There can be no doubt that the strategy to drive ISIS from its so-called caliphate in Syria and Iraq has succeeded, but that doesn’t mean the struggle against the ideology is over, the chairman of the Joint Chiefs of Staff said in Baghdad.
Marine Corps Gen. Joe Dunford met with U.S. and coalition leaders in Iraq’s capital to discuss the next steps in the strategy to stop the terror group from ever coming back. He met with U.S. Ambassador to Iraq Matthew H. Tueller and Army Lt. Gen. Paul LaCamera, the commander of Operation Inherent Resolve.
The bottom line is the ISIS threat has not gone away, the chairman said.
When Dunford made his first visit to Baghdad as chairman in 2015, Iraqi security forces tanks were positioned at various crossroads in the city in case ISIS fighters attacked. The terror group seemed to come out of nowhere to take eastern Syria and vast stretches of northern and western Iraq. Iraqi forces ran from ISIS and surrendered Mosul, Iraq’s second-largest city. The group declared Raqqa, Syria, as the capital of its caliphate and began the effort to turn back the calendar to the seventh century. The group continued to drive into Iraqi Kurdistan and held Ramadi – a city many consider a gateway to Baghdad.

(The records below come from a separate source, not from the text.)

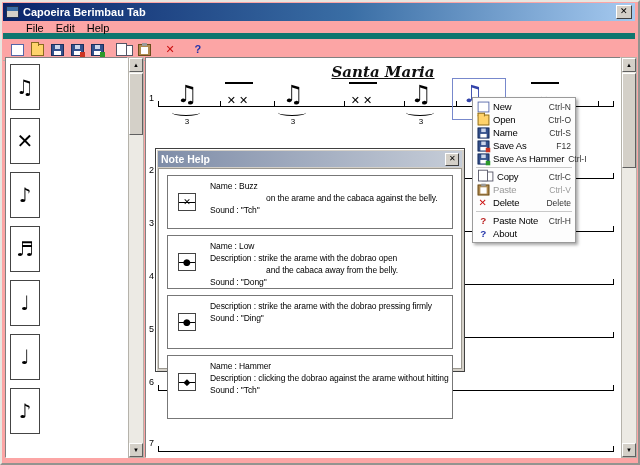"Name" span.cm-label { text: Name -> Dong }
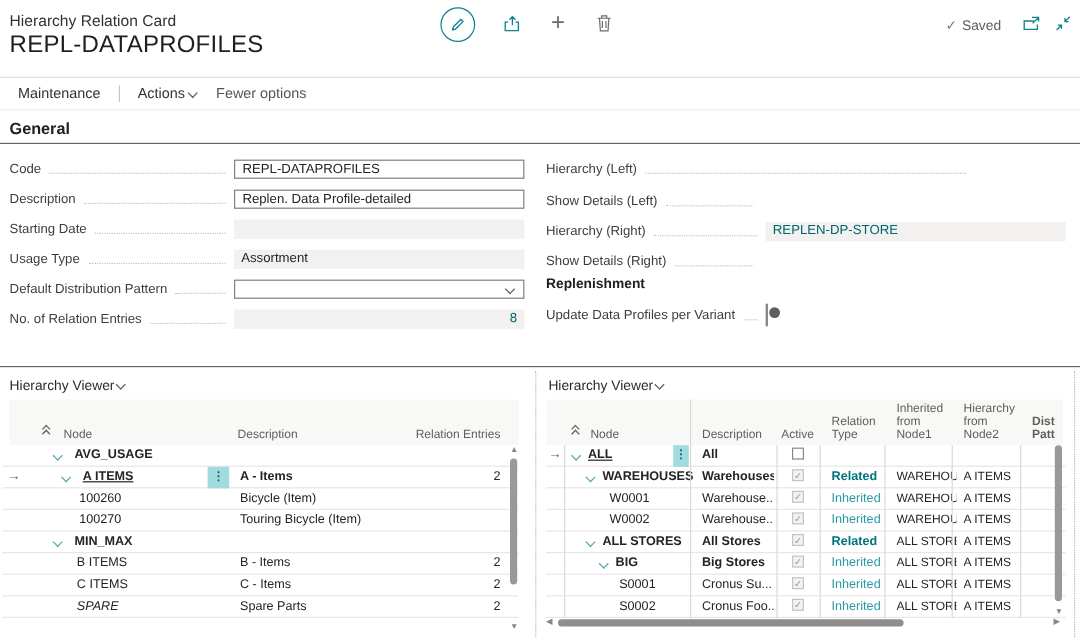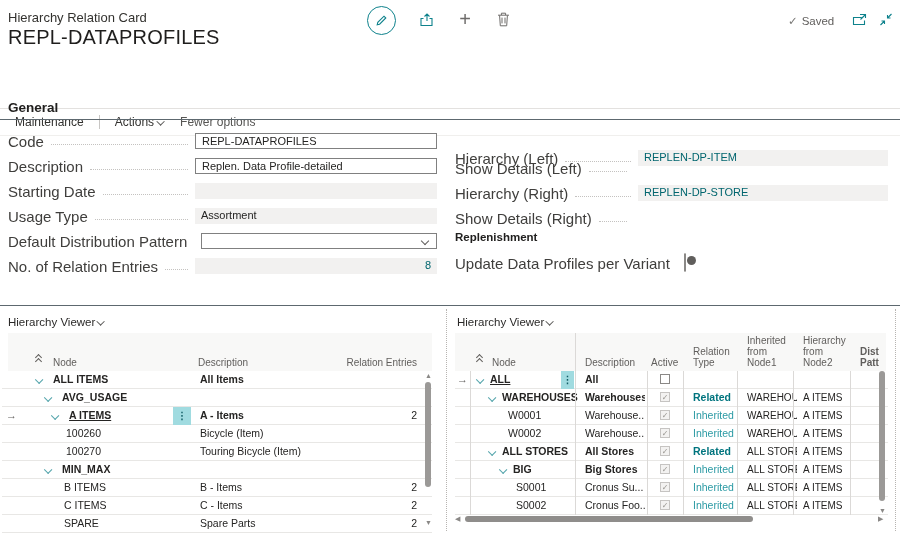"Maintenance" .actionbar { margin-top: 44px -> none }
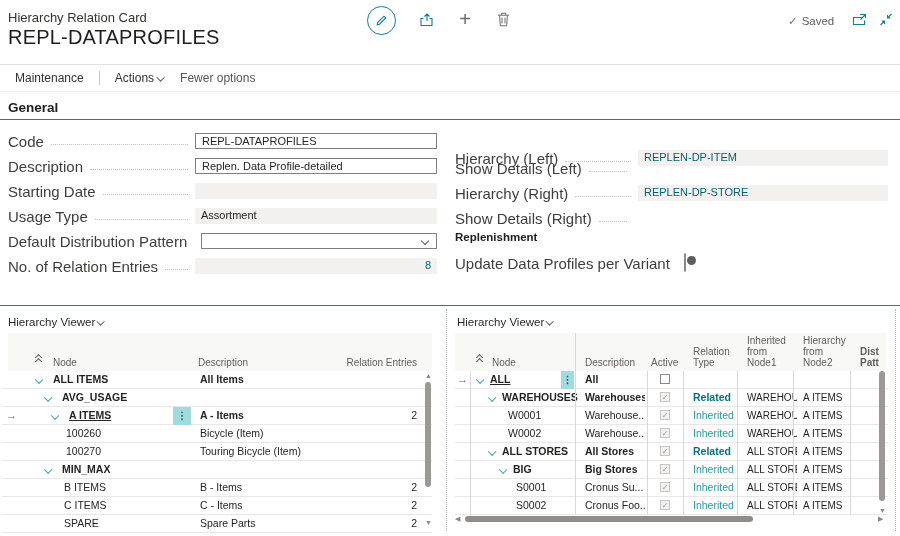"Code" .frow .flabel { font-size: 15px -> 11px }
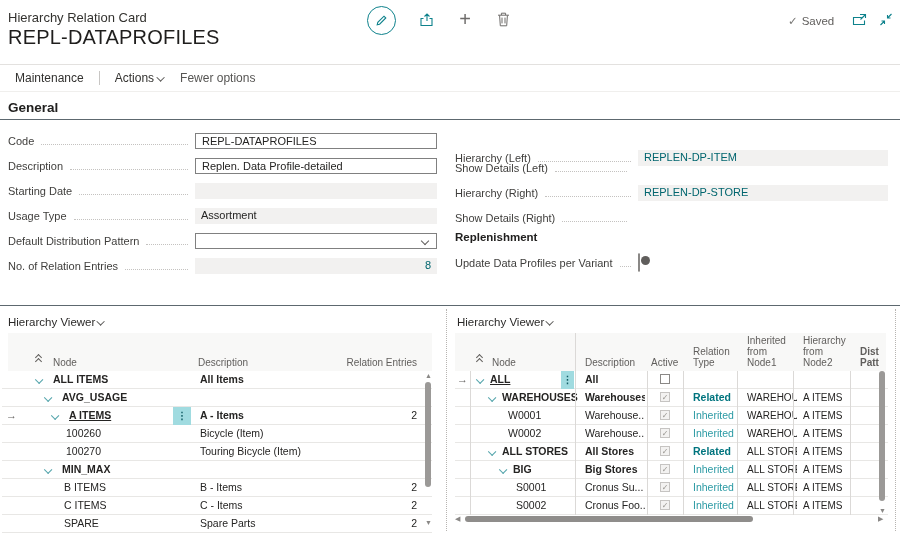"Hierarchy (Left)" div.frow { margin-top: 17px -> none; width: 433px -> 357px }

But some units in Iraq stuck together, and U.S. forces and allies came into the country to help those forces become more effective in combat. At the time, many critics said the only way to defeat the terror group was via vast numbers of Western troops – by Western, they meant American. Some believed the United States had to launch another military surge into Iraq.
American political and military leaders believed there was a better strategy. The “train, advise and enable” model was christened, with a small number of American and partner-nation forces instructing Iraqi and Syrian security forces, advising them in combat and providing enabling capabilities to ensure ISIS defeat. The strategy has proven successful, and in March, the physical caliphate was eliminated.